Lebih lanjut, forum tersebut menilai sejak awal terpilih, Erik Rebiin dianggap tidak memenuhi kriteria sebagai ketua organisasi keagamaan berbasis ulama dan santri seperti Nahdlatul Ulama.

Forum Santri Aswaja juga secara tegas meminta PBNU untuk turun tangan melakukan evaluasi terhadap kepemimpinan PCNU Kota Cilegon.

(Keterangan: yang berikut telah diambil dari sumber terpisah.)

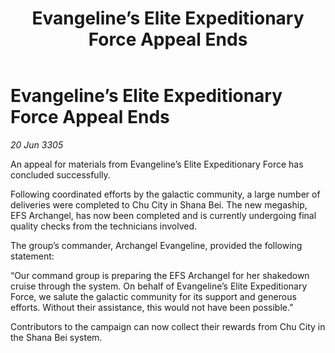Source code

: :PROPERTIES:
:ID:       4cc79dda-ff70-48d6-9ee9-c0c12a2dc341
:END:
#+title: Evangeline’s Elite Expeditionary Force Appeal Ends
#+filetags: :galnet:

* Evangeline’s Elite Expeditionary Force Appeal Ends

/20 Jun 3305/

An appeal for materials from Evangeline’s Elite Expeditionary Force has concluded successfully. 

Following coordinated efforts by the galactic community, a large number of deliveries were completed to Chu City in Shana Bei. The new megaship, EFS Archangel, has now been completed and is currently undergoing final quality checks from the technicians involved. 

The group’s commander, Archangel Evangeline, provided the following statement: 

“Our command group is preparing the EFS Archangel for her shakedown cruise through the system. On behalf of Evangeline’s Elite Expeditionary Force, we salute the galactic community for its support and generous efforts. Without their assistance, this would not have been possible.” 

Contributors to the campaign can now collect their rewards from Chu City in the Shana Bei system.
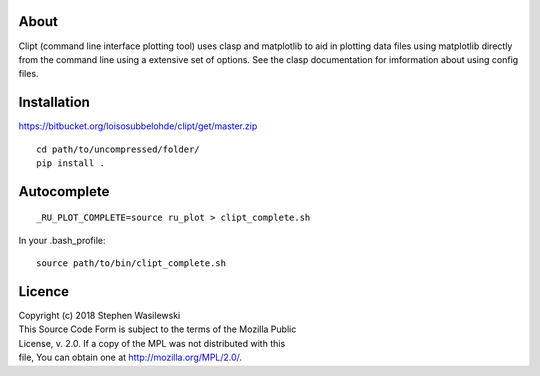 About
-----
Clipt (command line interface plotting tool) uses clasp and matplotlib
to aid in plotting data files using matplotlib directly from the command
line using a extensive set of options.  See the clasp documentation for
imformation about using config files.


Installation
------------

https://bitbucket.org/loisosubbelohde/clipt/get/master.zip

::

    cd path/to/uncompressed/folder/
    pip install .

Autocomplete
------------

::

    _RU_PLOT_COMPLETE=source ru_plot > clipt_complete.sh


In your .bash_profile::

    source path/to/bin/clipt_complete.sh


Licence
-------

| Copyright (c) 2018 Stephen Wasilewski
| This Source Code Form is subject to the terms of the Mozilla Public
| License, v. 2.0. If a copy of the MPL was not distributed with this
| file, You can obtain one at http://mozilla.org/MPL/2.0/.

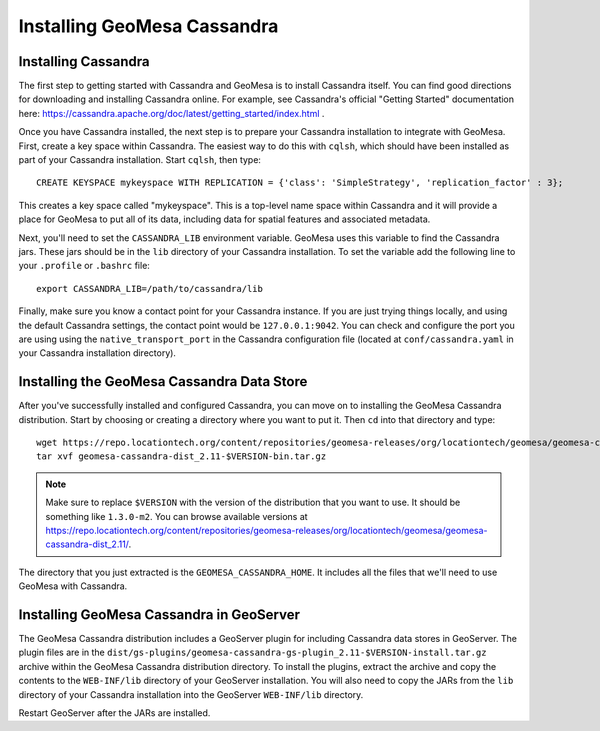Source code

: Installing GeoMesa Cassandra
============================

Installing Cassandra
--------------------

The first step to getting started with Cassandra and GeoMesa is to install
Cassandra itself. You can find good directions for downloading and installing
Cassandra online. For example, see Cassandra's official "Getting Started" documentation
here: https://cassandra.apache.org/doc/latest/getting_started/index.html .

Once you have Cassandra installed, the next step is to prepare your Cassandra installation
to integrate with GeoMesa. First, create a key space within Cassandra. The easiest way to
do this with ``cqlsh``, which should have been installed as part of your Cassandra installation.
Start ``cqlsh``, then type::

    CREATE KEYSPACE mykeyspace WITH REPLICATION = {'class': 'SimpleStrategy', 'replication_factor' : 3};

This creates a key space called "mykeyspace". This is a top-level name space within Cassandra
and it will provide a place for GeoMesa to put all of its data, including data for spatial features
and associated metadata.

Next, you'll need to set the ``CASSANDRA_LIB`` environment variable. GeoMesa uses this variable
to find the Cassandra jars. These jars should be in the ``lib`` directory of your Cassandra
installation. To set the variable add the following line to your ``.profile`` or ``.bashrc`` file::

    export CASSANDRA_LIB=/path/to/cassandra/lib

Finally, make sure you know a contact point for your Cassandra instance.
If you are just trying things locally, and using the default Cassandra settings,
the contact point would be ``127.0.0.1:9042``. You can check and configure the
port you are using using the ``native_transport_port`` in the Cassandra
configuration file (located at ``conf/cassandra.yaml`` in your Cassandra
installation directory).

Installing the GeoMesa Cassandra Data Store
-------------------------------------------

After you've successfully installed and configured Cassandra, you can
move on to installing the GeoMesa Cassandra distribution.
Start by choosing or creating a directory where you want
to put it. Then ``cd`` into that directory and type::

    wget https://repo.locationtech.org/content/repositories/geomesa-releases/org/locationtech/geomesa/geomesa-cassandra-dist_2.11/$VERSION/geomesa-cassandra-dist_2.11-$VERSION-bin.tar.gz
    tar xvf geomesa-cassandra-dist_2.11-$VERSION-bin.tar.gz

.. note::

    Make sure to replace ``$VERSION`` with the version of the distribution that you want to use.
    It should be something like ``1.3.0-m2``. You can browse available versions at
    https://repo.locationtech.org/content/repositories/geomesa-releases/org/locationtech/geomesa/geomesa-cassandra-dist_2.11/.

The directory that you just extracted is the ``GEOMESA_CASSANDRA_HOME``. It includes all the files
that we'll need to use GeoMesa with Cassandra.

.. _install_cassandra_geoserver:

Installing GeoMesa Cassandra in GeoServer
-----------------------------------------

The GeoMesa Cassandra distribution includes a GeoServer plugin for including
Cassandra data stores in GeoServer. The plugin files are in the
``dist/gs-plugins/geomesa-cassandra-gs-plugin_2.11-$VERSION-install.tar.gz`` archive within the
GeoMesa Cassandra distribution directory.
To install the plugins, extract the archive and copy the contents to the ``WEB-INF/lib``
directory of your GeoServer installation. You will also need to copy the JARs from the
``lib`` directory of your Cassandra installation into the GeoServer ``WEB-INF/lib`` directory.

Restart GeoServer after the JARs are installed.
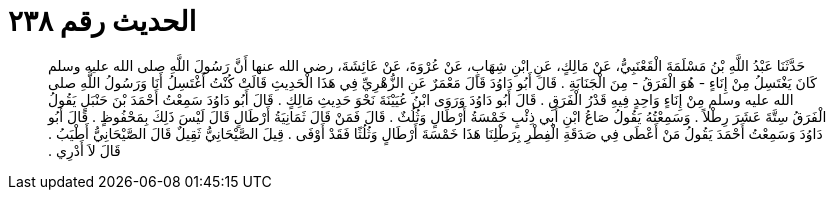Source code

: 
= الحديث رقم ٢٣٨

[quote.hadith]
حَدَّثَنَا عَبْدُ اللَّهِ بْنُ مَسْلَمَةَ الْقَعْنَبِيُّ، عَنْ مَالِكٍ، عَنِ ابْنِ شِهَابٍ، عَنْ عُرْوَةَ، عَنْ عَائِشَةَ، رضى الله عنها أَنَّ رَسُولَ اللَّهِ صلى الله عليه وسلم كَانَ يَغْتَسِلُ مِنْ إِنَاءٍ - هُوَ الْفَرَقُ - مِنَ الْجَنَابَةِ ‏.‏ قَالَ أَبُو دَاوُدَ قَالَ مَعْمَرٌ عَنِ الزُّهْرِيِّ فِي هَذَا الْحَدِيثِ قَالَتْ كُنْتُ أَغْتَسِلُ أَنَا وَرَسُولُ اللَّهِ صلى الله عليه وسلم مِنْ إِنَاءٍ وَاحِدٍ فِيهِ قَدْرُ الْفَرَقِ ‏.‏ قَالَ أَبُو دَاوُدَ وَرَوَى ابْنُ عُيَيْنَةَ نَحْوَ حَدِيثِ مَالِكٍ ‏.‏ قَالَ أَبُو دَاوُدَ سَمِعْتُ أَحْمَدَ بْنَ حَنْبَلٍ يَقُولُ الْفَرَقُ سِتَّةَ عَشَرَ رِطْلاً ‏.‏ وَسَمِعْتُهُ يَقُولُ صَاعُ ابْنِ أَبِي ذِئْبٍ خَمْسَةُ أَرْطَالٍ وَثُلُثٌ ‏.‏ قَالَ فَمَنْ قَالَ ثَمَانِيَةُ أَرْطَالٍ قَالَ لَيْسَ ذَلِكَ بِمَحْفُوظٍ ‏.‏ قَالَ أَبُو دَاوُدَ وَسَمِعْتُ أَحْمَدَ يَقُولُ مَنْ أَعْطَى فِي صَدَقَةِ الْفِطْرِ بِرَطْلِنَا هَذَا خَمْسَةَ أَرْطَالٍ وَثُلُثًا فَقَدْ أَوْفَى ‏.‏ قِيلَ الصَّيْحَانِيُّ ثَقِيلٌ قَالَ الصَّيْحَانِيُّ أَطْيَبُ ‏.‏ قَالَ لاَ أَدْرِي ‏.‏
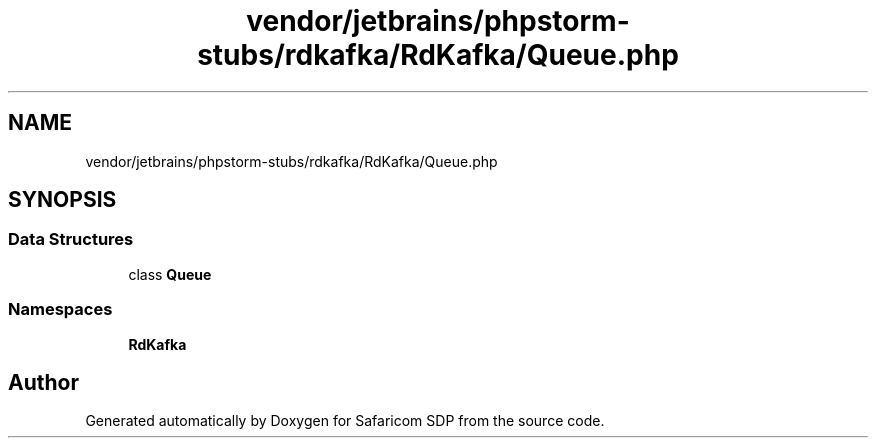.TH "vendor/jetbrains/phpstorm-stubs/rdkafka/RdKafka/Queue.php" 3 "Sat Sep 26 2020" "Safaricom SDP" \" -*- nroff -*-
.ad l
.nh
.SH NAME
vendor/jetbrains/phpstorm-stubs/rdkafka/RdKafka/Queue.php
.SH SYNOPSIS
.br
.PP
.SS "Data Structures"

.in +1c
.ti -1c
.RI "class \fBQueue\fP"
.br
.in -1c
.SS "Namespaces"

.in +1c
.ti -1c
.RI " \fBRdKafka\fP"
.br
.in -1c
.SH "Author"
.PP 
Generated automatically by Doxygen for Safaricom SDP from the source code\&.
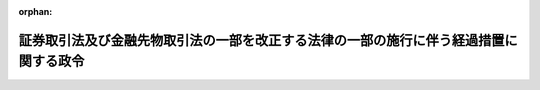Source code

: .. _414CO0000000177_20030523_415CO0000000230:

:orphan:

======================================================================================
証券取引法及び金融先物取引法の一部を改正する法律の一部の施行に伴う経過措置に関する政令
======================================================================================

.. raw:: html
    
    
    <main id="contentsLaw" class="active">
    <div id="innerDocument" class="active">
    
    
    
    
    <div style="margin-bottom: 12px;">
    <div id="lawTitleNo" style="font-size: 1.067rem; font-weight: bold;" class="_shokanBoxParent">平成十四年政令第百七十七号<div class="_shokanBox"></div>
    <div class="_inyoBox" id="_inyo_"></div>
    </div>
    <div id="lawTitle" style="margin-left: 3rem; font-size: 1.5rem; font-weight: bold; line-height: 1.25em;" class="_shokanBoxParent">
    <span data-xpath="">証券取引法及び金融先物取引法の一部を改正する法律の一部の施行に伴う経過措置に関する政令</span><div class="_shokanBox" id="_shokan_"><div class="_shokanBtnIcons"></div></div>
    <div class="_inyoBox" id="_inyo_"></div>
    </div>
    </div><section id="EnactStatement" class="active EnactStatement"><div class="_div_EnactStatement _shokanBoxParent" style="text-indent: 1em;">
    <span data-xpath="">内閣は、証券取引法及び金融先物取引法の一部を改正する法律（平成十二年法律第九十六号）附則第六条及び第七条（これらの規定を同法附則第八条において準用する場合を含む。）並びに第五十一条の規定に基づき、この政令を制定する。</span><div class="_shokanBox" id="_shokan_"><div class="_shokanBtnIcons"></div></div>
    <div class="_inyoBox" id="_inyo_"></div>
    </div></section><section id="MainProvision" class="active MainProvision"><section id="" class="active Article"><div style="margin-left: 1em; font-weight: bold;" class="_div_ArticleCaption _shokanBoxParent">
    <span data-xpath="">（改正法附則第五条第四号の政令で定める日）</span><div class="_shokanBox" id="_shokan_"><div class="_shokanBtnIcons"></div></div>
    <div class="_inyoBox" id="_inyo_"></div>
    </div>
    <div style="margin-left: 1em; text-indent: -1em;" id="" class="_div_ArticleTitle _shokanBoxParent">
    <span style="font-weight: bold;">第一条</span>　<span data-xpath="">証券取引法及び金融先物取引法の一部を改正する法律（以下「改正法」という。）附則第五条第四号に規定する政令で定める日は、平成十五年六月一日とする。</span><div class="_shokanBox" id="_shokan_"><div class="_shokanBtnIcons"></div></div>
    <div class="_inyoBox" id="_inyo_"></div>
    </div></section><section id="" class="active Article"><div style="margin-left: 1em; font-weight: bold;" class="_div_ArticleCaption _shokanBoxParent">
    <span data-xpath="">（開示用電子情報処理組織を使用して行う電子開示手続の方法等）</span><div class="_shokanBox" id="_shokan_"><div class="_shokanBtnIcons"></div></div>
    <div class="_inyoBox" id="_inyo_"></div>
    </div>
    <div style="margin-left: 1em; text-indent: -1em;" id="" class="_div_ArticleTitle _shokanBoxParent">
    <span style="font-weight: bold;">第一条の二</span>　<span data-xpath="">改正法附則第六条第一項及び第七条第一項（これらの規定を改正法附則第八条において準用する場合を含む。）の規定により開示用電子情報処理組織（証券取引法（昭和二十三年法律第二十五号。以下「法」という。）第二十七条の三十の二に規定する開示用電子情報処理組織をいう。以下同じ。）を使用して電子開示手続（法第二十七条の三十の二に規定する電子開示手続をいう。以下同じ。）を行う者は、内閣府令で定めるところにより、電子開示手続を文書をもって行う場合に記載すべきこととされている事項を金融庁長官が定める技術的基準に適合する入出力装置により入力して行わなければならない。</span><div class="_shokanBox" id="_shokan_"><div class="_shokanBtnIcons"></div></div>
    <div class="_inyoBox" id="_inyo_"></div>
    </div>
    <div style="margin-left: 1em; text-indent: -1em;" class="_div_ParagraphSentence _shokanBoxParent">
    <span style="font-weight: bold;">２</span>　<span data-xpath="">前項の電子開示手続を行う者は、内閣府令で定めるところにより、あらかじめ金融庁長官に届け出なければならない。</span><div class="_shokanBox" id="_shokan_"><div class="_shokanBtnIcons"></div></div>
    <div class="_inyoBox" id="_inyo_"></div>
    </div></section><section id="" class="active Article"><div style="margin-left: 1em; font-weight: bold;" class="_div_ArticleCaption _shokanBoxParent">
    <span data-xpath="">（磁気ディスクの提出による電子開示手続の方法等）</span><div class="_shokanBox" id="_shokan_"><div class="_shokanBtnIcons"></div></div>
    <div class="_inyoBox" id="_inyo_"></div>
    </div>
    <div style="margin-left: 1em; text-indent: -1em;" id="" class="_div_ArticleTitle _shokanBoxParent">
    <span style="font-weight: bold;">第二条</span>　<span data-xpath="">改正法附則第六条第三項及び第七条第二項（これらの規定を改正法附則第八条において準用する場合を含む。）の規定により磁気ディスク（これに準ずる方法により一定の事項を確実に記録しておくことができる物を含む。以下同じ。）の提出による電子開示手続を行うための金融庁長官の承認を得ようとする者は、内閣府令で定めるところにより、磁気ディスクを提出する理由その他内閣府令で定める事項を記載した書面を金融庁長官に提出しなければならない。</span><div class="_shokanBox" id="_shokan_"><div class="_shokanBtnIcons"></div></div>
    <div class="_inyoBox" id="_inyo_"></div>
    </div>
    <div style="margin-left: 1em; text-indent: -1em;" class="_div_ParagraphSentence _shokanBoxParent">
    <span style="font-weight: bold;">２</span>　<span data-xpath="">前項の承認を得て磁気ディスクの提出を行う者は、内閣府令で定めるところにより、電子開示手続を文書をもって行う場合に記載すべきこととされている事項を金融庁長官が定める技術的基準に適合する磁気ディスクに記録して金融庁長官に提出しなければならない。</span><div class="_shokanBox" id="_shokan_"><div class="_shokanBtnIcons"></div></div>
    <div class="_inyoBox" id="_inyo_"></div>
    </div></section><section id="" class="active Article"><div style="margin-left: 1em; font-weight: bold;" class="_div_ArticleCaption _shokanBoxParent">
    <span data-xpath="">（改正法附則第七条第三項第一号の政令で定める事由）</span><div class="_shokanBox" id="_shokan_"><div class="_shokanBtnIcons"></div></div>
    <div class="_inyoBox" id="_inyo_"></div>
    </div>
    <div style="margin-left: 1em; text-indent: -1em;" id="" class="_div_ArticleTitle _shokanBoxParent">
    <span style="font-weight: bold;">第三条</span>　<span data-xpath="">改正法附則第七条第三項第一号（改正法附則第八条において準用する場合を含む。）に規定する政令で定める事由は、電力の供給が断たれた場合その他の理由により、法第二十七条の三十の二の電子計算機を稼働させることができない場合とする。</span><div class="_shokanBox" id="_shokan_"><div class="_shokanBtnIcons"></div></div>
    <div class="_inyoBox" id="_inyo_"></div>
    </div></section><section id="" class="active Article"><div style="margin-left: 1em; font-weight: bold;" class="_div_ArticleCaption _shokanBoxParent">
    <span data-xpath="">（権限の委任）</span><div class="_shokanBox" id="_shokan_"><div class="_shokanBtnIcons"></div></div>
    <div class="_inyoBox" id="_inyo_"></div>
    </div>
    <div style="margin-left: 1em; text-indent: -1em;" id="" class="_div_ArticleTitle _shokanBoxParent">
    <span style="font-weight: bold;">第四条</span>　<span data-xpath="">内閣総理大臣は、改正法附則第六条第三項並びに第七条第二項及び第三項（これらの規定を改正法附則第八条において準用する場合を含む。）の規定による承認の権限を金融庁長官に委任する。</span><div class="_shokanBox" id="_shokan_"><div class="_shokanBtnIcons"></div></div>
    <div class="_inyoBox" id="_inyo_"></div>
    </div>
    <div style="margin-left: 1em; text-indent: -1em;" class="_div_ParagraphSentence _shokanBoxParent">
    <span style="font-weight: bold;">２</span>　<span data-xpath="">金融庁長官は、改正法附則第六条第三項並びに第七条第二項及び第三項の規定（これらの規定を改正法附則第八条において準用する場合を含む。）による承認の権限、第一条第二項の規定による届出の受理の権限並びに第二条の規定による書面又は磁気ディスクの受理の権限（以下この条において「承認等の権限」という。）のうち次に掲げるものを、内国会社（国内に本店又は主たる事務所を有する法人をいう。以下同じ。）に関するものにあっては当該内国会社の本店又は主たる事務所の所在地を管轄する財務局長（当該所在地が福岡財務支局の管轄区域内にある場合にあっては、福岡財務支局長）に、その他の者に関するものにあっては関東財務局長に委任する。</span><div class="_shokanBox" id="_shokan_"><div class="_shokanBtnIcons"></div></div>
    <div class="_inyoBox" id="_inyo_"></div>
    </div>
    <div id="" style="margin-left: 2em; text-indent: -1em;" class="_div_ItemSentence _shokanBoxParent">
    <span style="font-weight: bold;">一</span>　<span data-xpath="">法第二十三条の八第一項（法第二十七条において準用する場合を含む。）の規定による通知書に係る権限</span><div class="_shokanBox" id="_shokan_"><div class="_shokanBtnIcons"></div></div>
    <div class="_inyoBox" id="_inyo_"></div>
    </div>
    <div id="" style="margin-left: 2em; text-indent: -1em;" class="_div_ItemSentence _shokanBoxParent">
    <span style="font-weight: bold;">二</span>　<span data-xpath="">法第二十五条第四項（法第二十三条の八第一項（法第二十七条において準用する場合を含む。）の規定による通知書及び法第二十三条の八第五項の規定により添付しなければならない書類に係るものに限るものとし、法第二十七条において準用する場合を含む。）の規定による申請に係る権限</span><div class="_shokanBox" id="_shokan_"><div class="_shokanBtnIcons"></div></div>
    <div class="_inyoBox" id="_inyo_"></div>
    </div>
    <div style="margin-left: 1em; text-indent: -1em;" class="_div_ParagraphSentence _shokanBoxParent">
    <span style="font-weight: bold;">３</span>　<span data-xpath="">金融庁長官は、承認等の権限のうち次に掲げるものを、関東財務局長に委任する。</span><div class="_shokanBox" id="_shokan_"><div class="_shokanBtnIcons"></div></div>
    <div class="_inyoBox" id="_inyo_"></div>
    </div>
    <div id="" style="margin-left: 2em; text-indent: -1em;" class="_div_ItemSentence _shokanBoxParent">
    <span style="font-weight: bold;">一</span>　<span data-xpath="">法第二十七条の三第二項（法第二十七条の二十二の二第二項において準用する場合を含む。）、第二十七条の十第一項、第二十七条の十一第三項（法第二十七条の二十二の二第二項において準用する場合を含む。）又は第二十七条の十三第二項（法第二十七条の二十二の二第二項において準用する場合を含む。）の規定による書類に係る権限</span><div class="_shokanBox" id="_shokan_"><div class="_shokanBtnIcons"></div></div>
    <div class="_inyoBox" id="_inyo_"></div>
    </div>
    <div id="" style="margin-left: 2em; text-indent: -1em;" class="_div_ItemSentence _shokanBoxParent">
    <span style="font-weight: bold;">二</span>　<span data-xpath="">法第二十七条の八第一項から第四項まで（同項後段を除き、これらの規定を法第二十七条の十第二項、第二十七条の十三第三項並びに第二十七条の二十二の二第二項及び第七項において準用する場合を含む。）の規定による書類に係る権限</span><div class="_shokanBox" id="_shokan_"><div class="_shokanBtnIcons"></div></div>
    <div class="_inyoBox" id="_inyo_"></div>
    </div>
    <div style="margin-left: 1em; text-indent: -1em;" class="_div_ParagraphSentence _shokanBoxParent">
    <span style="font-weight: bold;">４</span>　<span data-xpath="">金融庁長官は、承認等の権限のうち、前二項各号に掲げるもの以外のものを資本の額、基金の総額若しくは出資の総額が五十億円未満の内国会社又はその発行する有価証券で証券取引所に上場されているものがない内国会社（内閣府令で定めるものを除く。）に関するものにあっては当該内国会社の本店又は主たる事務所の所在地を管轄する財務局長（当該所在地が福岡財務支局の管轄区域内にある場合にあっては、福岡財務支局長）に、その他の者に関するものにあっては関東財務局長に委任する。</span><div class="_shokanBox" id="_shokan_"><div class="_shokanBtnIcons"></div></div>
    <div class="_inyoBox" id="_inyo_"></div>
    </div></section></section><section id="" class="active SupplProvision"><div class="_div_SupplProvisionLabel SupplProvisionLabel _shokanBoxParent" style="margin-bottom: 10px; margin-left: 3em; font-weight: bold;">
    <span data-xpath="">附　則</span>　抄<div class="_shokanBox" id="_shokan_"><div class="_shokanBtnIcons"></div></div>
    <div class="_inyoBox" id="_inyo_"></div>
    </div>
    <section id="" class="active Article"><div style="margin-left: 1em; font-weight: bold;" class="_div_ArticleCaption _shokanBoxParent">
    <span data-xpath="">（施行期日）</span><div class="_shokanBox" id="_shokan_"><div class="_shokanBtnIcons"></div></div>
    <div class="_inyoBox" id="_inyo_"></div>
    </div>
    <div style="margin-left: 1em; text-indent: -1em;" id="" class="_div_ArticleTitle _shokanBoxParent">
    <span style="font-weight: bold;">第一条</span>　<span data-xpath="">この政令は、平成十四年六月一日から施行する。</span><div class="_shokanBox" id="_shokan_"><div class="_shokanBtnIcons"></div></div>
    <div class="_inyoBox" id="_inyo_"></div>
    </div></section></section><section id="" class="active SupplProvision"><div class="_div_SupplProvisionLabel SupplProvisionLabel _shokanBoxParent" style="margin-bottom: 10px; margin-left: 3em; font-weight: bold;">
    <span data-xpath="">附　則</span>　（平成一五年五月二三日政令第二三〇号）<div class="_shokanBox" id="_shokan_"><div class="_shokanBtnIcons"></div></div>
    <div class="_inyoBox" id="_inyo_"></div>
    </div>
    <section class="active Paragraph"><div style="text-indent: 1em;" class="_div_ParagraphSentence _shokanBoxParent">
    <span data-xpath="">この政令は、公布の日から施行する。</span><div class="_shokanBox" id="_shokan_"><div class="_shokanBtnIcons"></div></div>
    <div class="_inyoBox" id="_inyo_"></div>
    </div></section></section>
    
    
    
    
    
    </div>
    </main>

Mereka bahkan mengusulkan pergantian ketua.

“Memohon kepada PBNU untuk mengevaluasi dan mengoreksi serta mengganti Erik Rebiin dengan Syaikul Amin Wahab,” kata K.H Humaidillah.

Menurutnya, persoalan utama terletak pada latar belakang dan kapasitas keagamaan yang dinilai tidak dimiliki oleh Erik Rebiin.

Meski diakui memiliki pengalaman di bidang lain, khususnya politik, hal tersebut dinilai tidak cukup untuk memimpin organisasi keagamaan.

“Kalau dari latar belakang politik, kami akui. Tapi dari sisi keagamaan tidak ada,” ujarnya.

Forum juga menyoroti sikap Erik selama menjabat yang dinilai tidak mencerminkan figur pemimpin ulama. Salah satu yang disorot adalah ketidaksiapannya dalam menjalankan peran-peran keagamaan dasar.

“Sejak dilantik, beliau tidak pernah menunjukkan kapasitas sebagai pemimpin ulama. Bahkan ketika diminta memimpin doa, sering kali diwakilkan kepada orang lain. Ini dinilai mencoreng marwah ulama,” kata KH Humaidillah.

Ia menegaskan, Nahdlatul Ulama sebagai organisasi keagamaan seharusnya dipimpin oleh figur yang memiliki latar belakang kuat dalam tradisi keilmuan Islam dan berasal dari kalangan ulama atau santri.

“Ini organisasi ulama. Sudah seharusnya dipimpin oleh ulama atau santri. Kami tidak ikhlas dan tidak ridho jika dipimpin oleh sosok yang tidak memiliki latar belakang tersebut,” tegasnya.